**DATASET RECORDS:**
"""
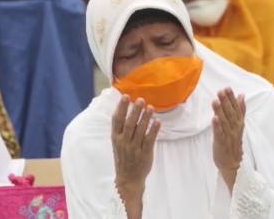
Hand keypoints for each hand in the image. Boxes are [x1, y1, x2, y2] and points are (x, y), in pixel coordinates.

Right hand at [111, 95, 160, 217]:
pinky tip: (157, 121)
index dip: (121, 107)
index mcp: (116, 138)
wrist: (128, 178)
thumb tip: (127, 109)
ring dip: (146, 118)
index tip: (126, 96)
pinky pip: (150, 140)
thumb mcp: (117, 143)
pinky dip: (154, 130)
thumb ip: (121, 129)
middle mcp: (124, 142)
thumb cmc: (123, 157)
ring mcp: (134, 148)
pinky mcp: (145, 153)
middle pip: (129, 123)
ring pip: (140, 130)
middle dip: (135, 111)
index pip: (117, 120)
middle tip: (140, 99)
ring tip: (151, 107)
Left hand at [211, 87, 245, 191]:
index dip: (232, 99)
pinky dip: (217, 126)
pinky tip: (214, 118)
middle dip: (226, 102)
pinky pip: (219, 133)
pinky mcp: (221, 143)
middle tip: (222, 91)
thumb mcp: (238, 125)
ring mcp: (228, 136)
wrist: (233, 163)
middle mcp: (235, 128)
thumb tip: (242, 95)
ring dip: (220, 111)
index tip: (228, 88)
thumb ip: (240, 110)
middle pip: (231, 113)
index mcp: (239, 123)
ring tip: (216, 100)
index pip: (236, 109)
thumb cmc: (233, 142)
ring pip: (224, 122)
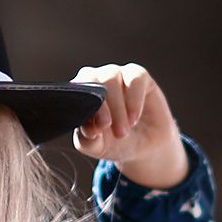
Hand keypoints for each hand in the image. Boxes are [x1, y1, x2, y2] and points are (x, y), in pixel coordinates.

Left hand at [70, 63, 189, 188]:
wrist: (145, 146)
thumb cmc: (116, 142)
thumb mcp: (99, 147)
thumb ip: (88, 140)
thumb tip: (88, 129)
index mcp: (80, 95)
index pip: (75, 92)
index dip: (85, 110)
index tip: (95, 131)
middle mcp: (95, 80)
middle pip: (92, 81)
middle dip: (103, 109)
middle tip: (115, 133)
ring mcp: (115, 74)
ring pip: (111, 78)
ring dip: (118, 107)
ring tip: (124, 130)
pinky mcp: (137, 74)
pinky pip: (134, 78)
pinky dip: (134, 100)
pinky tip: (134, 118)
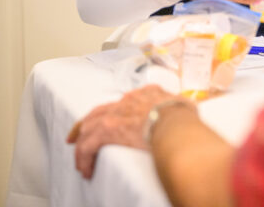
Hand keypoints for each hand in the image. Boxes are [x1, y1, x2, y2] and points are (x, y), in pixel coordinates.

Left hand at [66, 85, 192, 178]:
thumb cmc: (184, 118)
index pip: (122, 102)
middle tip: (76, 137)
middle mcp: (128, 100)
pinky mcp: (108, 129)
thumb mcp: (183, 106)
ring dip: (83, 146)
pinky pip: (87, 146)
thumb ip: (179, 107)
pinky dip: (84, 158)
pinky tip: (86, 169)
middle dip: (84, 125)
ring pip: (88, 128)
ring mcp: (116, 112)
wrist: (176, 124)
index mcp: (145, 93)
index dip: (112, 112)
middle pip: (98, 111)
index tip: (108, 120)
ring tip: (81, 161)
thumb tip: (188, 110)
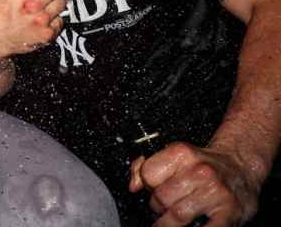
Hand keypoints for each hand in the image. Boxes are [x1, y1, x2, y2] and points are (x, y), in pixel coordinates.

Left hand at [130, 142, 260, 225]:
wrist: (241, 166)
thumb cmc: (203, 164)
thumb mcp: (176, 155)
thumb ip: (148, 166)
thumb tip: (133, 187)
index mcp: (182, 153)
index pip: (148, 174)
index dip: (147, 186)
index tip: (153, 191)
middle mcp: (200, 171)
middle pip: (161, 197)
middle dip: (157, 207)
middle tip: (162, 210)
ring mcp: (216, 192)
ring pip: (177, 215)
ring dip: (168, 224)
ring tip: (169, 223)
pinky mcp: (229, 212)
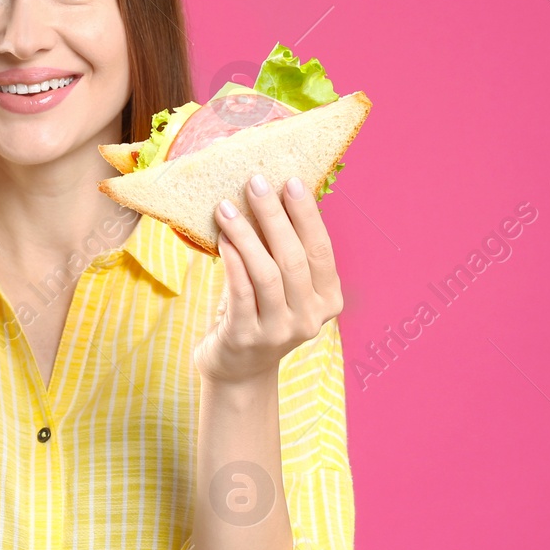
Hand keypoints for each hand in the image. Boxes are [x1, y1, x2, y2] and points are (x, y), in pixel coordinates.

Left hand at [192, 174, 343, 384]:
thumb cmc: (260, 313)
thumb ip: (285, 252)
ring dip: (246, 235)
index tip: (292, 180)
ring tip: (226, 207)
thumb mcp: (282, 286)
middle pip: (295, 258)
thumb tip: (273, 194)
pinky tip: (222, 238)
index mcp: (327, 300)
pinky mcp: (247, 338)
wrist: (238, 369)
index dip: (307, 214)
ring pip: (267, 274)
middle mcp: (310, 318)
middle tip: (255, 182)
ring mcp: (280, 331)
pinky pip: (241, 293)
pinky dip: (233, 262)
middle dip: (275, 216)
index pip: (321, 250)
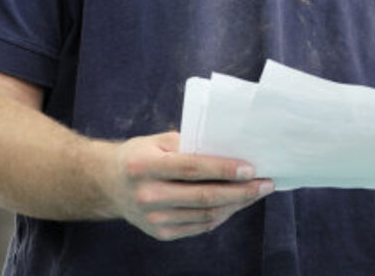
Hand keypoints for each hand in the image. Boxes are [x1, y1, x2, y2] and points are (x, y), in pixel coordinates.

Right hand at [99, 131, 274, 240]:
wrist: (108, 184)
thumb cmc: (142, 155)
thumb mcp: (159, 141)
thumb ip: (191, 144)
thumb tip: (232, 149)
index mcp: (144, 166)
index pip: (192, 168)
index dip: (224, 169)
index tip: (252, 168)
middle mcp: (146, 195)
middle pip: (203, 196)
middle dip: (240, 191)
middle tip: (266, 183)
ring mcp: (152, 218)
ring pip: (205, 214)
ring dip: (236, 204)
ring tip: (256, 193)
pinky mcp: (160, 233)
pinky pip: (199, 226)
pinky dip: (221, 215)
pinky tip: (236, 204)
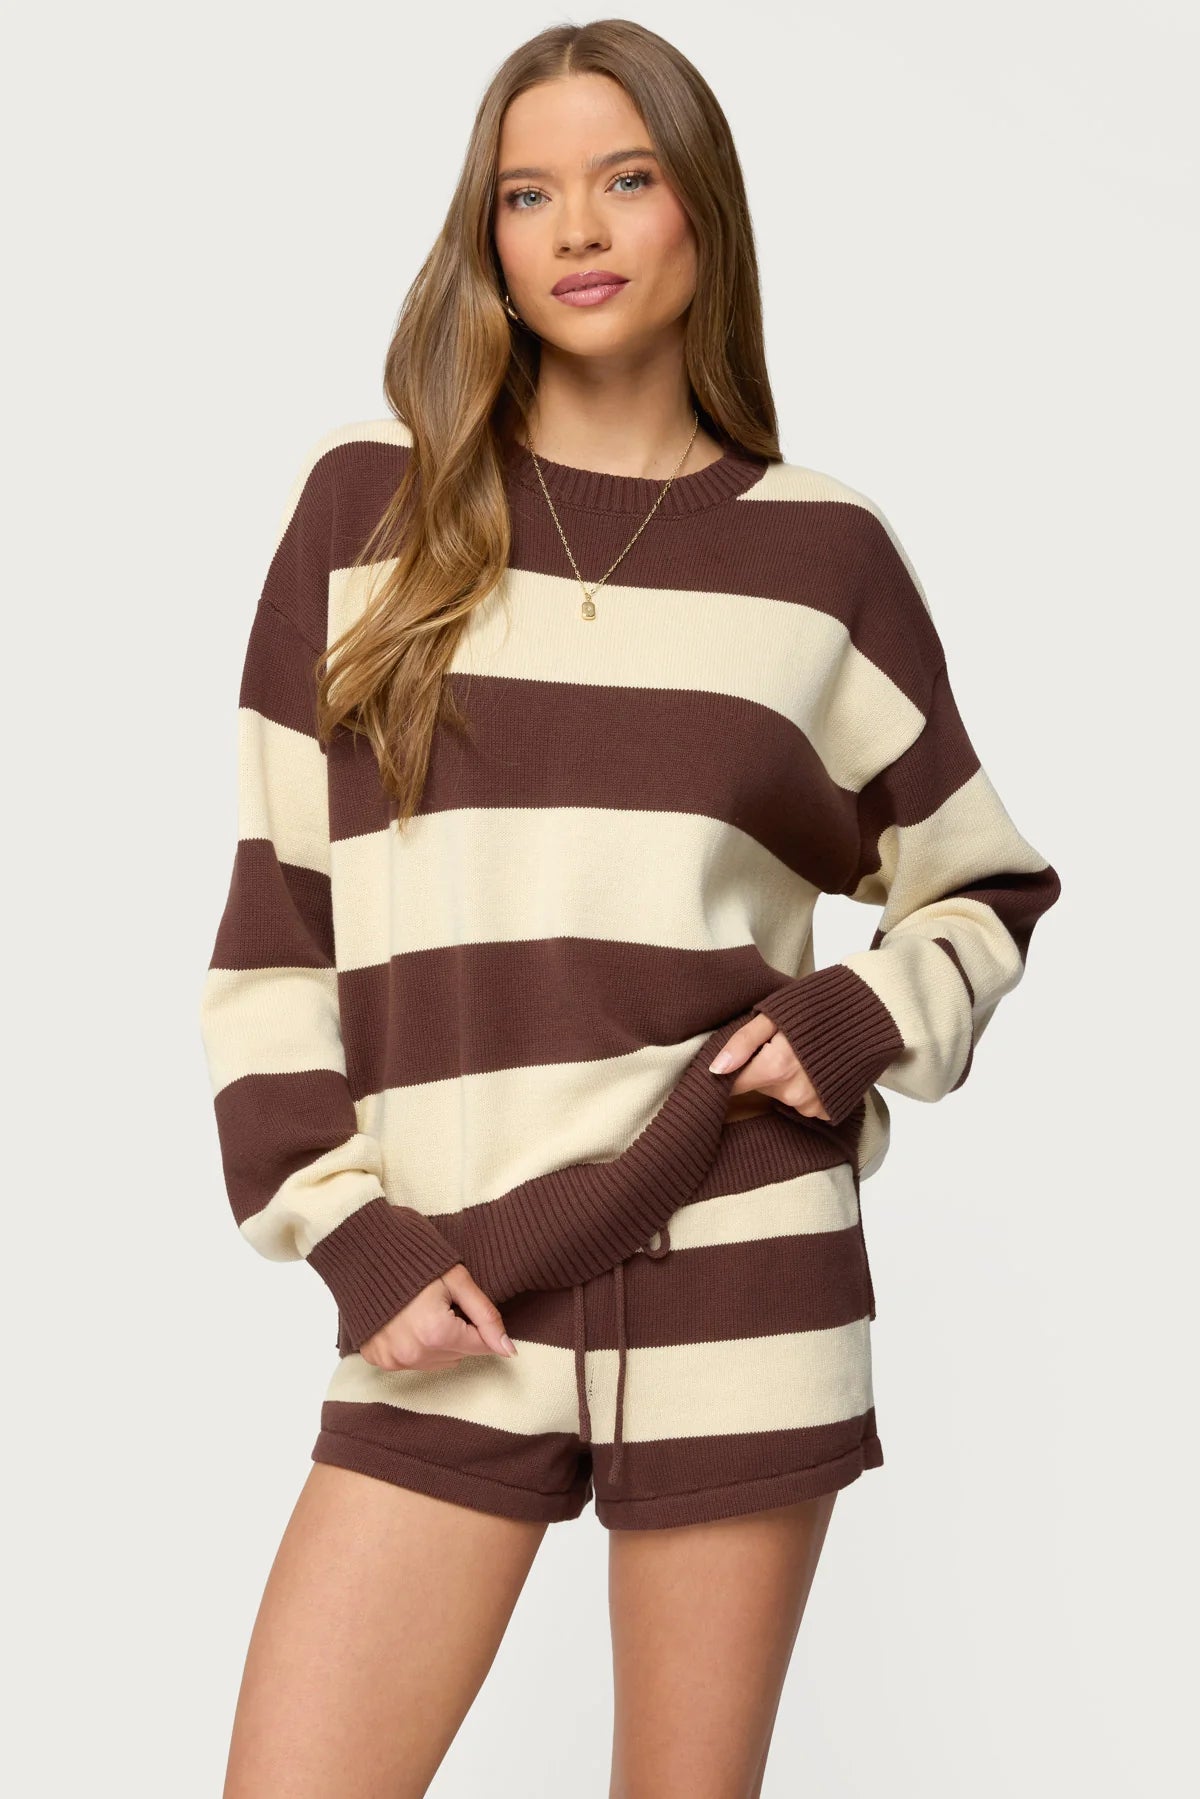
"""
**PROBLEM TO WORK ON:** Please go through the listing and return each line that has "wrist" in it.

**EXERCISE RESPONSE:**
wrist: (128, 178)
wrist: (233, 163)
wrist: (145, 146)
wrist: (176, 124)
wrist: (241, 166)
wrist: (238, 369)
wrist: (108, 184)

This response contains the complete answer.